5.3 Layers of national data ecosystems#
The working definitions in the previous section highlights that national data ecosystems are multi-layered and comprise many players (or stakeholders). One way to visualise this is through a diagram that has evolved through several discussions of data ecosystems, and attempts to show the view of the national data ecosystem from the desk of a senior manager in an NSO. The diagram below (Figure 4) is referred to as the “onion model” because it illustrates the layers of the national data ecosystem radiating outward from the “core” of official statistics. The larger outer layers encompass the smaller inner layers, but the diagram does not depict the interactions and interlinkages between them.

Fig. 4 Onion model#
Official statistics are defined in the previous section, and this part of the national data ecosystem is also known as the National Statistical System (NSS), comprising the NSO and other producers of official statistics (sometimes called “other national authorities”). This is the part of the national data ecosystem where it is usually easiest for senior managers of national statistical offices to exert influence. Modern statistical legislation will define the NSS, and often include some provisions for governance mechanisms such as a governing council, as well as practical measures such as standard methods, classifications and quality frameworks.
Looking beyond the relatively safe perimeter of official statistics, the next layer comprises public sector data, usually referred to as administrative data. All branches and layers of government need data to function, to help them allocate their budget to different activities, to administer regulations, as well as to evaluate results. This is the “evidence” needed for evidence-based policy making. Some of these data sets are of direct interest for producing official statistics, and the issues around access and use of administrative data for statistical purposes are comprehensively covered in Chapter 9.3 — Administrative sources. However, there is a wider value to society in considering data and metadata (see Chapter 11.4 – Metadata - providing information on the properties of statistical data)(including quality) standards for public sector data that are not (yet) of interest for official statistics, to support greater interoperability for a wide range of uses. The main challenge is that each public sector data holder is usually focused on a specific administrative use for each data set, and therefore has limited interest in standardising with others. To get around this, some countries have developed government-wide data strategies. Where this happens, it is important that the national statistical office takes a proactive role, promoting the use of statistical standards, classifications and good practices wherever possible, to facilitate statistical use of public secto data, including administrative data.
Between the public and private (commercial) sectors, there is a layer of non-commercial data stakeholders, typically including academics, researchers and non-governmental organisations (NGOs). They are typically looking for data to answer specific research questions, and sometimes resort to direct data collection themselves. They are therefore mainly users of statistical and other government data (when they have access), but can also be data suppliers, as well as partners in the development of new data sets, methodologies and analyses. This layer can also include non-commercial groups that facilitate the generation of structured data by citizens, for example weather observations or wildlife sightings.
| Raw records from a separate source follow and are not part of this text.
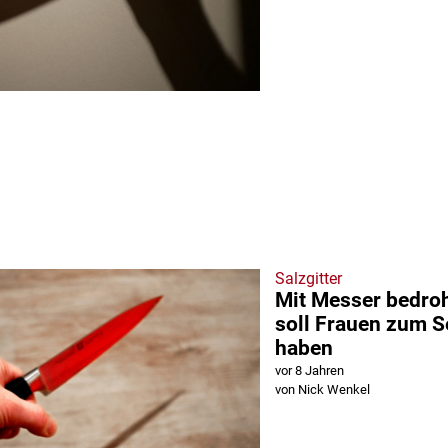
Salzgitter
Mit Messer bedroh
soll Frauen zum 
haben
vor 8 Jahren
von Nick Wenkel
The next layer is the rapidly growing commercial data industry. They realise the commercial value of data, and are often prepared to trade data in a similar way to oil or other commodities. They are also increasingly realising the value of extracting insights from data, so are becoming more focused on analytic techniques, including the use of artificial intelligence. They collect or generate data, including by integration of other sources, if they think that could generate an income. They may provide platforms for citizens and/or businesses to interact, whilst building data-based profiles of those citizens or businesses, which can be used or sold for marketing purposes. This layer is generally only interested in collaboration with official statistics if they gain in some way from that collaboration. For example, they may be interested in using statistical standards and classifications if that improves data quality or interoperability, or they may be interested in collaborating in specific areas of research. If there is no obvious benefit for them, they usually have to be compelled (e.g. by statistical legislation) or compensated (e.g. by payments) to share data with official statistics bodies. An additional complication when dealing with this layer is the need to avoid giving actual or perceived benefits to certain companies and not others, as this can open the door to claims that the statistical office is distorting the data market and applying favouritism.
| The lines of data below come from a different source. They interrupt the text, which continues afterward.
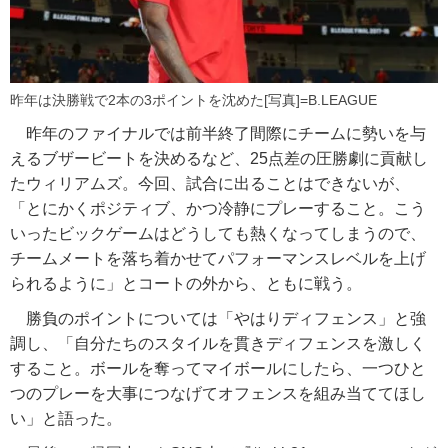
昨年は決勝戦で2本の3ポイントを沈めた[写真]=B.LEAGUE
昨年のファイナルでは前半終了間際にチームに勢いを与
えるブザービートを決めるなど、25点差の圧勝劇に貢献し
たウィリアムズ。今回、試合に出ることはできないが、
「とにかくポジティブ、かつ冷静にプレーすること。こう
いったビックゲームはどうしても熱くなってしまうので、
チームメートを落ち着かせてパフォーマンスレベルを上げ
られるように」とコートの外から、ともに戦う。
勝負のポイントについては「やはりディフェンス」と強
調し、「自分たちのスタイルを貫きディフェンスを激しく
すること。ボールを奪ってマイボールにしたら、一つひと
つのプレーを大事につなげてオフェンスを組み当ててほし
い」と語った。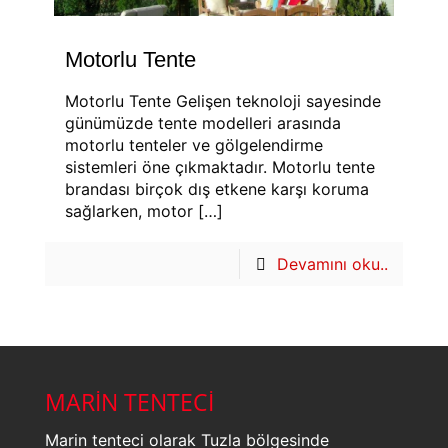
Motorlu Tente
Motorlu Tente Gelişen teknoloji sayesinde
günümüzde tente modelleri arasında
motorlu tenteler ve gölgelendirme
sistemleri öne çıkmaktadır. Motorlu tente
brandası birçok dış etkene karşı koruma
sağlarken, motor
[…]
Devamını oku..
MARİN TENTECİ
Marin tenteci olarak Tuzla bölgesinde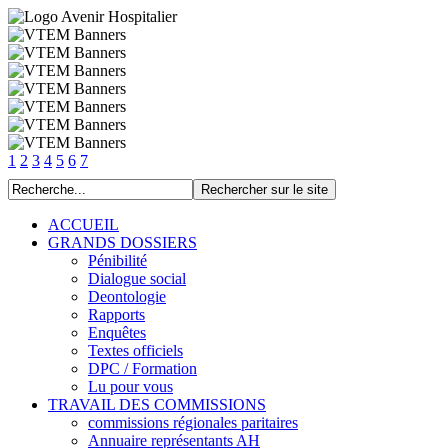
1
2
3
4
5
6
7
ACCUEIL
GRANDS DOSSIERS
Pénibilité
Dialogue social
Deontologie
Rapports
Enquêtes
Textes officiels
DPC / Formation
Lu pour vous
TRAVAIL DES COMMISSIONS
commissions régionales paritaires
Annuaire représentants AH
The final layer (data users) of the model can be described, in classification terms, as other data actors “not elsewhere classified”. It mainly comprises providers and users of data who don’t fit into any of the other layers, including the general public. Their needs are extremely diverse, and often rather specialised and/or localised. It is impossible to engage with all of them, let alone meet their needs, but partnerships with data intermediaries, such as news organisations and data journalists, can help to reach some in this layer.
In Figure 5 below, the onion model is extended to illustrate specific types of actors within each layer, as described above.

Fig. 5 Onion model with types of actors and data#
Figure 6 below further illustrates the data streams and interactions among different data producers and types of data. An upward-pointing arrow (↑) represents the role of actors as data producers, while a downward-pointing arrow (↓) indicates their role as data users.

Fig. 6 Data producers and types of data#
Another possible extension of the model could be to consider the interaction of different regulatory frameworks. For example, data protection legislation will typically apply to all layers of the model, whereas statistical legislation mostly impacts the official statistics layer, and only touches the actors in the other layers when they have a legal obligation to provide data.